Sixty-five years later, something similar is in the works as the International Olympic Committee decides on Friday whether to name China as host of the 2008 Summer Olympics. The odds-makers say the IOC will repeat history and reward the tyrants of Beijing. It should not. To pass the Olympic torch to China's dictators would not only be a tacit legitimization of their rule. It would also reveal the moral corruption of the IOC itself.

For years, the IOC, under its president, Juan Antonio Samaranch, has been plagued by bribery, doping scandals, financial skulduggery, personnel purges and general venality. Since the Salt Lake City scandal, it has supposedly been attempting to clean itself up. If it now grants the Games to a regime as repressive as China's, the IOC will be saying that it is, in fact, incapable of reforming itself because it lacks a moral conscience.

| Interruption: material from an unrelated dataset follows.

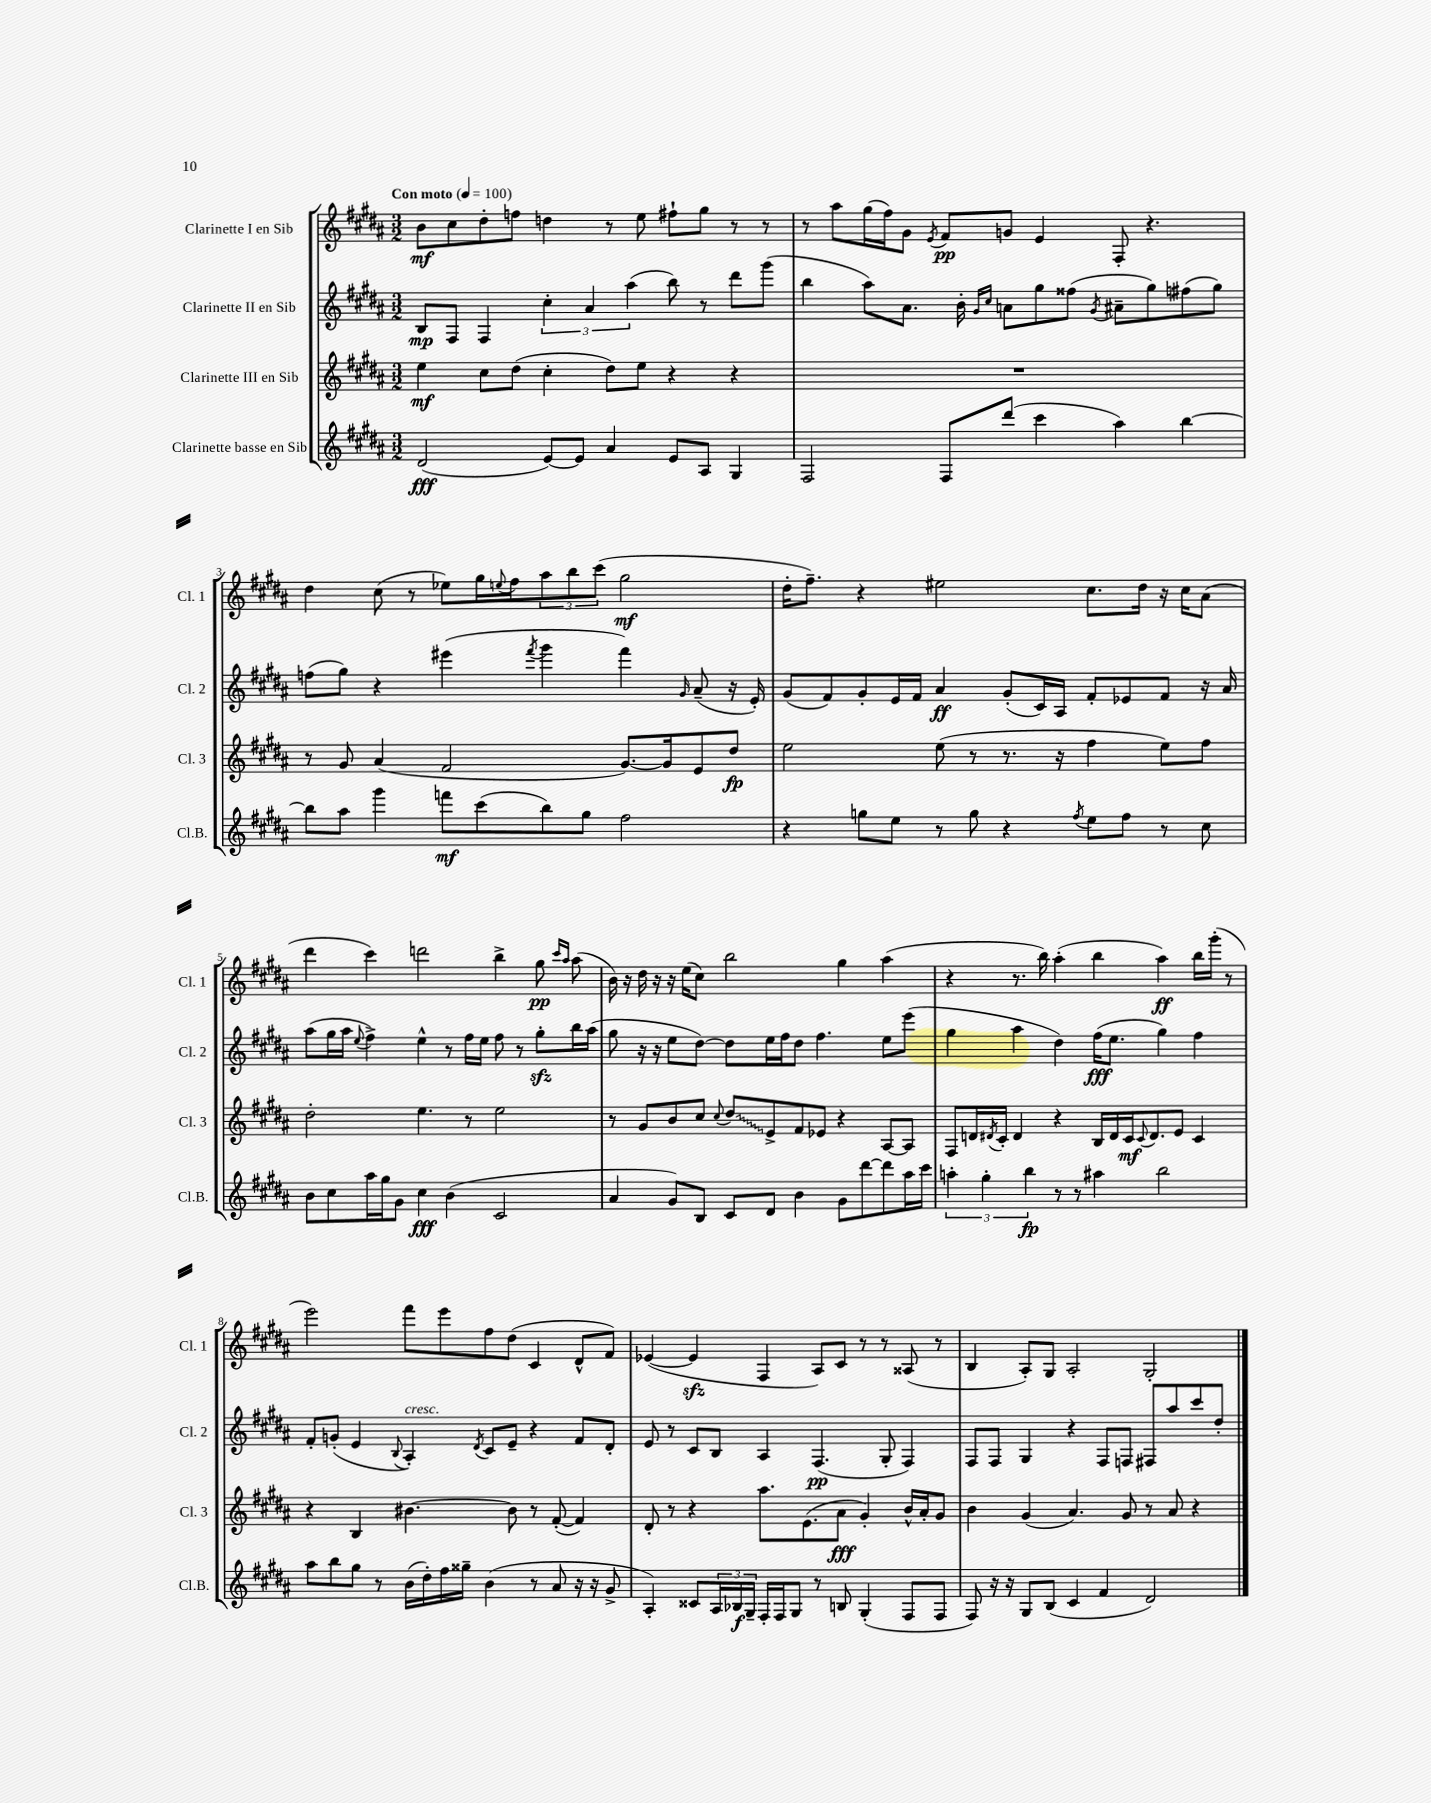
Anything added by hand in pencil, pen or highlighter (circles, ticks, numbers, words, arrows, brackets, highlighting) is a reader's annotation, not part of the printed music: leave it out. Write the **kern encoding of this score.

And what about the athletes themselves? Is it fair of the IOC to place the athletes in the morally untenable position of having to chose between taking part in a once-in-a-lifetime competition and associating themselves, even if only indirectly, with those who ordered the deaths of peaceful demonstrators in Tiananmen Square?

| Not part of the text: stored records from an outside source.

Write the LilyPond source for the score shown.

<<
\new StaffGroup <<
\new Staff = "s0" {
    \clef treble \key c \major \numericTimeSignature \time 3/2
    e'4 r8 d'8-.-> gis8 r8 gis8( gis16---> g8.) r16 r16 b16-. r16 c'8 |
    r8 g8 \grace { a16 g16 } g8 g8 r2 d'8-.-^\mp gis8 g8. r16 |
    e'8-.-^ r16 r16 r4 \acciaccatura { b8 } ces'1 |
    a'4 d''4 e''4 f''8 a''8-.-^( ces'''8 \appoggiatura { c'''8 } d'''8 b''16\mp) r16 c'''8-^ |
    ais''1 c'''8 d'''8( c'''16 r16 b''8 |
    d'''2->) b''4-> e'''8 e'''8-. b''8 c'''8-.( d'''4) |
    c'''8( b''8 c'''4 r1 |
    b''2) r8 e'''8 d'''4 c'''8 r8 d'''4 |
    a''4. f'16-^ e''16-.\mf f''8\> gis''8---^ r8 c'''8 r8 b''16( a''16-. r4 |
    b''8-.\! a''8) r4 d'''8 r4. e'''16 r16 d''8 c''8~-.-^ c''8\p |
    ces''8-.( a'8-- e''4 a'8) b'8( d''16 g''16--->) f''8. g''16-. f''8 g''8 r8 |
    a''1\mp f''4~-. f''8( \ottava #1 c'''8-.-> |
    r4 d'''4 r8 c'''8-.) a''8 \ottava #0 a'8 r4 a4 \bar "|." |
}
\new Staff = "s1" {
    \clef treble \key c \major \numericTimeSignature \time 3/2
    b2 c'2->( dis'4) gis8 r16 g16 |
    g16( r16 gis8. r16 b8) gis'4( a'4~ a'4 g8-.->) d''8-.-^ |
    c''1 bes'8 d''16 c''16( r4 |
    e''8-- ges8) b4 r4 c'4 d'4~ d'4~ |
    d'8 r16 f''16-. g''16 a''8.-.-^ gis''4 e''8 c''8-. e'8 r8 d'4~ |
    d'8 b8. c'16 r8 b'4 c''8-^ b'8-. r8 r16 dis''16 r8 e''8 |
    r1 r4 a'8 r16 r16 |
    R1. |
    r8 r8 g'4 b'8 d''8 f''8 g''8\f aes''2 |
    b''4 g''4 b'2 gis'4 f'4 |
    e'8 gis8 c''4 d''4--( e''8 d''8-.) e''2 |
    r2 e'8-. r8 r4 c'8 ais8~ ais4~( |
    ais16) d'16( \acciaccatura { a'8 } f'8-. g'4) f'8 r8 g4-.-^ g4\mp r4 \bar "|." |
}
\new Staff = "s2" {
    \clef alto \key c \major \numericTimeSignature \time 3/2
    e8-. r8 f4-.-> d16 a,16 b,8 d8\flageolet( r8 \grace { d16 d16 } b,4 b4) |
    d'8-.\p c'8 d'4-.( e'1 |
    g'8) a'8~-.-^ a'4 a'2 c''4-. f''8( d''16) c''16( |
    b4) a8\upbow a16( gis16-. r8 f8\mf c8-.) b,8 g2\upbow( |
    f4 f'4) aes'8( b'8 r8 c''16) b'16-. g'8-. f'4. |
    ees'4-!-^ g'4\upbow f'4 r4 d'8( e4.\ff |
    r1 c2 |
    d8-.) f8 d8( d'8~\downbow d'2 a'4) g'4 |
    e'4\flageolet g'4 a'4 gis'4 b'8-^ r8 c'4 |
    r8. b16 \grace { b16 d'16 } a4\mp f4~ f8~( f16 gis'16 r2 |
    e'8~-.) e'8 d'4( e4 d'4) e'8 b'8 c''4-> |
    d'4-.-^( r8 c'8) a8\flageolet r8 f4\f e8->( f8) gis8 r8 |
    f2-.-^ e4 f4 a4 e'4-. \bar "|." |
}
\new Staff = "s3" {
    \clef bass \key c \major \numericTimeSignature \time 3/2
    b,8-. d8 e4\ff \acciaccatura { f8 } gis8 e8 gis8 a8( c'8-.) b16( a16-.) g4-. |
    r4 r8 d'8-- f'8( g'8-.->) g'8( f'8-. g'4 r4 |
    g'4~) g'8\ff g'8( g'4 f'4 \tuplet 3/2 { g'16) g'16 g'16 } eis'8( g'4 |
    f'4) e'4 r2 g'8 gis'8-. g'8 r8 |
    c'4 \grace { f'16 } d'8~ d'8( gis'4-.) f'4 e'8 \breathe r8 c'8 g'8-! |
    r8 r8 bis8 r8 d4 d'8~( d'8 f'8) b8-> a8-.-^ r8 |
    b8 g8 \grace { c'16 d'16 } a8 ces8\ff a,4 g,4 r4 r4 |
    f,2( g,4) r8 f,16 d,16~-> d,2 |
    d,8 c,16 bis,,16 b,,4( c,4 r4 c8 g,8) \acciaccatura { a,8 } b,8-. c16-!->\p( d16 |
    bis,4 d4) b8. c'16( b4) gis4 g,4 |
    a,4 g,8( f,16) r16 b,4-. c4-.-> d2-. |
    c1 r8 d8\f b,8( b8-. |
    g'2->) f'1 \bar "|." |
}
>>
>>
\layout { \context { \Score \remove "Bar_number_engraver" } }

There are those who argue that China's abysmal human rights record has nothing to do with its ability to stage the Olympics. They say awarding China the games will encourage democratic reforms there. That is not only naive and sentimental thinking, it is an indulgence in moral nihilism and a denial of any connection between words and deeds.

China's aging autocrats, desperate for the world's recognition, talk of democracy and respect for human rights. But their deeds condemn them. [...] They persecute religious organizations such as the Christian church and Falun Gong. [...]

The IOC has four perfectly acceptable alternatives to Beijing to host the 2008 Summer Games. Ultimately, it doesn't matter whether Toronto, Paris, Istanbul or Osaka gets the nod. But until China's leaders no longer rely on repression and the executioner's bullet to keep themselves in power, Beijing must not be given the honour of playing host to any Olympics.